Description of the task:
Reproduce the entries below word for word, starting at the line that contains "[73, 355, 102, 384]" and ending at the final line of the entries, with both ends included.
####################
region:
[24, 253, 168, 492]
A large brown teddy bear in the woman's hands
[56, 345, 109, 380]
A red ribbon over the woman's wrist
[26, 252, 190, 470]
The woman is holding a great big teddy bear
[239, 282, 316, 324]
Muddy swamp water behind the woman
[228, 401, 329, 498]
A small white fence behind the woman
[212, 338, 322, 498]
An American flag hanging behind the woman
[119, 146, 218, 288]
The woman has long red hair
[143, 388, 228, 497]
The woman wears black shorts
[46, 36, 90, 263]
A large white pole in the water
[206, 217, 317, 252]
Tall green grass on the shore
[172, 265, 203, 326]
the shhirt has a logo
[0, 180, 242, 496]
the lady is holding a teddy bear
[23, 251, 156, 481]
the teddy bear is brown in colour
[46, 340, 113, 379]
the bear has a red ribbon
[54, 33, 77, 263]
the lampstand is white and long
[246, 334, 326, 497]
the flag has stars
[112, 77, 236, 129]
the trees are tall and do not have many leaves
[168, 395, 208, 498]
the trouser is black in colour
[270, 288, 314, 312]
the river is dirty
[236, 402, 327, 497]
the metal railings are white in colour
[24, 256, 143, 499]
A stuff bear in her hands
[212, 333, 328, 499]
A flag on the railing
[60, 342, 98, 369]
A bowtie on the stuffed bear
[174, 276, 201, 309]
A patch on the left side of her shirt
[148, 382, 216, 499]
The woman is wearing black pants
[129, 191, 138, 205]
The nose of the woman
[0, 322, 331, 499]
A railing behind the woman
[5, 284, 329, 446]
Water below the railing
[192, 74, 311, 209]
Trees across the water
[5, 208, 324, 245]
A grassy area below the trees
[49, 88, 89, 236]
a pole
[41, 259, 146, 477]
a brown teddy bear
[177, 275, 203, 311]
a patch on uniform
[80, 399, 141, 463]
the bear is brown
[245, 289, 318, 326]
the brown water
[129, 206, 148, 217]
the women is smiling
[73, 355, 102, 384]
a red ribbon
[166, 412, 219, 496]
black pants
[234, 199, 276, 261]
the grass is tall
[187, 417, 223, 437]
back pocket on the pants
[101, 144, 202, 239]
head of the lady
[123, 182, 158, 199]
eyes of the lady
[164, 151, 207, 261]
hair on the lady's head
####################
Written answer:
[73, 355, 102, 384]
a red ribbon
[166, 412, 219, 496]
black pants
[234, 199, 276, 261]
the grass is tall
[187, 417, 223, 437]
back pocket on the pants
[101, 144, 202, 239]
head of the lady
[123, 182, 158, 199]
eyes of the lady
[164, 151, 207, 261]
hair on the lady's head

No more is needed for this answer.